Doch unabhängig davon: Welches größere Geschenk kannst du dir selbst und dem Leben machen als dich wahrhaftig um dich selbst und all deine Bedürfnisse zu kümmern? Ich weiß, Oscar Wild sagte bereits “Die größte Romance ist die Beziehung zu dir selbst“ – genau das predige ich auch in meinen Vorträgen und unseren Workshops. Doch die tiefe Dimensionen dieses Zitats war mir nie wirklich klar. Ich dachte, ich kann mich eben körperlich feiern und mit all meinen „Makeln“ lieben, doch dass dies erst der Beginn ist, war mir lange nicht bewusst. Du kannst deine Bedürfnisse weitestgehend selbst stillen: Du kannst gut zu dir sein wie eine liebevolle Mutter, die lecker für dich kocht, dich an Pausen erinnert und dir gut zuredet. Du kannst lieben wie eine liebevolle Freundin, die Sachen mir dir macht, die dir wahnsinnig viel Freude bringen, wie zu tanzen, auf dem Bett zu springen oder neue Klamotten-Kombinationen auszuprobieren. Du kannst lieben wie eine leidenschaftliche Partnerin es tut und dich selbst um deine Lust kümmern, dich mit Blumen beschenken und dich an wunderschönen Orte führen. Am besten erstellst du dir heute noch eine Liste, was du alles tun kannst, um deine tiefsten Sehnsüchte und Bedürfnisse selbst zu stillen! Du wirst erstaunt sein, wie viel du davon selbst erfüllen kannst.

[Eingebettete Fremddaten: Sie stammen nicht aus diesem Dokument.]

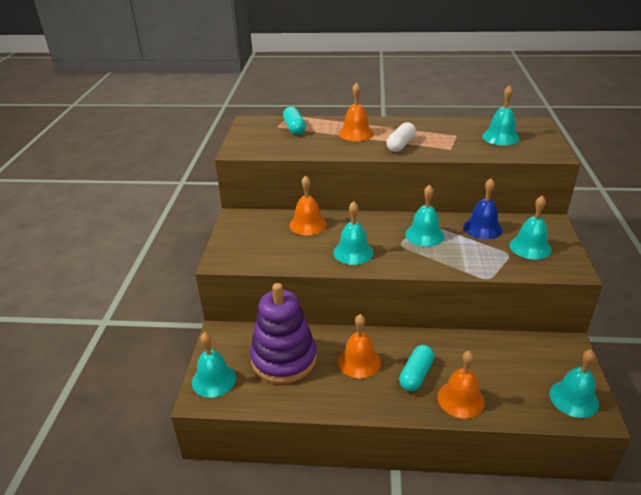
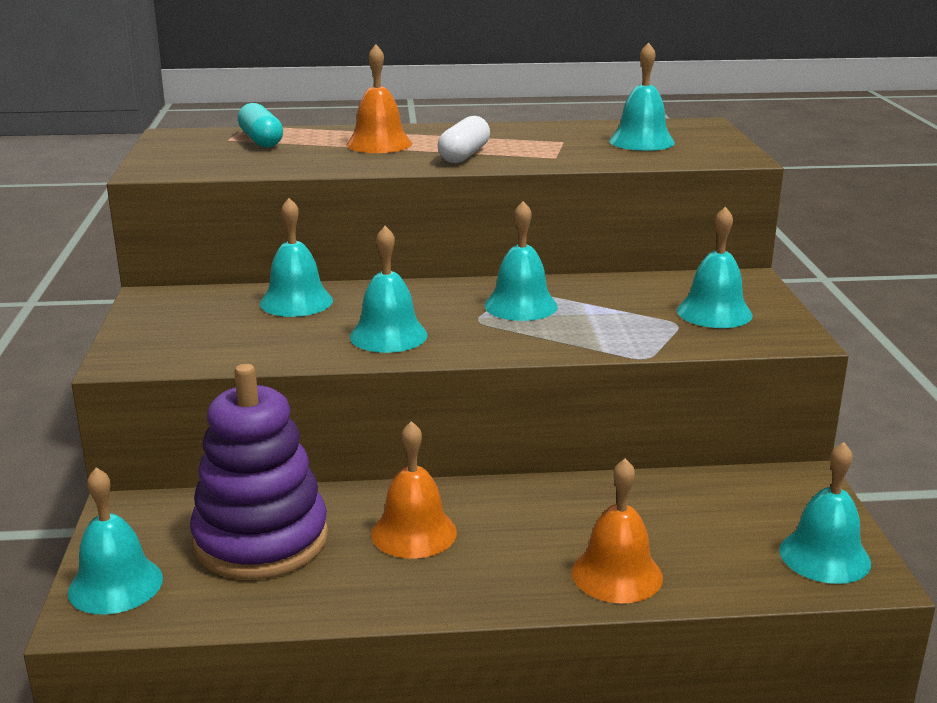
camera: 10 degrees left, 10 degrees down
orange bell [289,176,327,235] -> turquoise bell [260,198,333,317]
turquoise capsule [399,345,434,391] -> none
blue bell [463,178,502,239] -> none

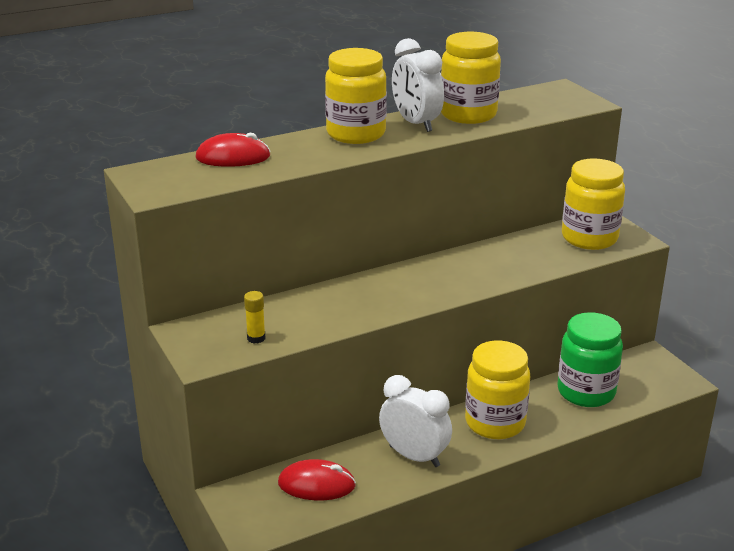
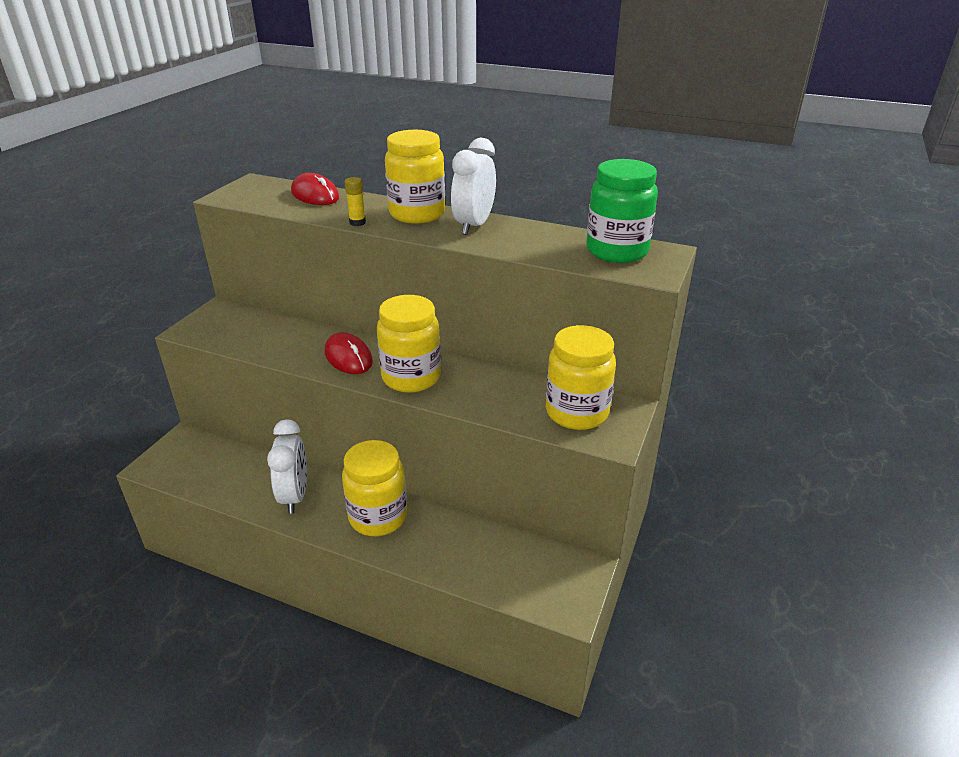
camera: 50 degrees right, 5 degrees up
yellow glue stick [244,291,265,344] -> yellow glue stick moved to [345,177,366,226]
red mouse [278,459,356,500] -> red mouse moved to [325,332,373,374]
yellow jar [441,32,501,124] -> yellow jar moved to [377,295,441,393]
green jar [557,312,623,407] -> green jar moved to [586,159,658,263]

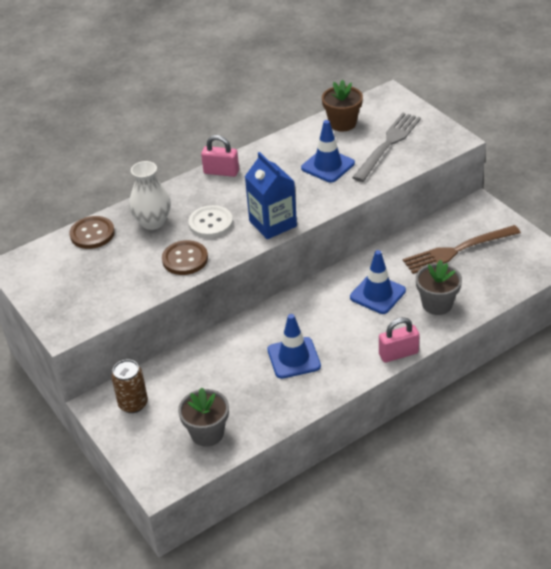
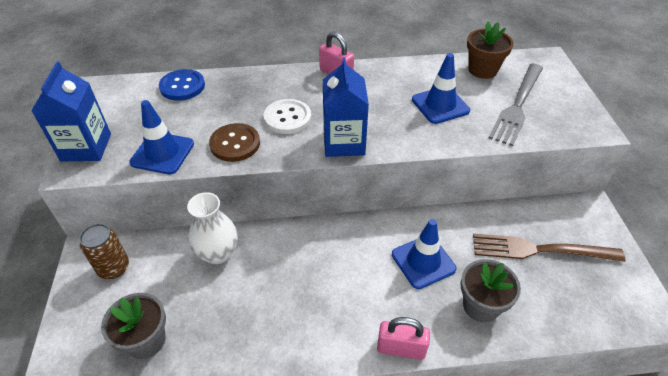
camera: 25 degrees right, 5 degrees up
brown button [70,216,115,249] -> blue button [159,69,205,101]
white vase [129,161,171,230] -> white vase moved to [187,192,238,264]
blue traffic cone [268,314,321,379] -> blue traffic cone moved to [129,100,194,174]
grey fork [352,113,421,182] -> grey fork turned 150 degrees clockwise [489,64,543,146]
none -> blue carton [31,62,111,161]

Das geht? Ja, wenn du begreifst und wirklich wahrnimmst, dass da immer jemand ist, der auf dich wartet – nämlich du! Wie singt der Sänger Cro so schön: „Ich habe mich selbst gelebt.“ Das möchte ich auch sagen können und ich weiß, ich bin auf dem besten Weg dorthin.

Und das Tolle ist: Wenn du dir wahrhaftig selbst reichst und dir alles geben kannst, was du brauchst, – in meinem Fall wären es die Sicherheit und die Unabhängigkeit, meine eigene Retterin zu sein, „Nachtisch“ so oft wie möglich zu genießen, wie Cher sagt, mein eigener reicher Mann zu sein, leidenschaftlich mit mir selbst zu sein und mich glücklich zu machen – brauchst du dann wirklich noch „den richtigen Mann“?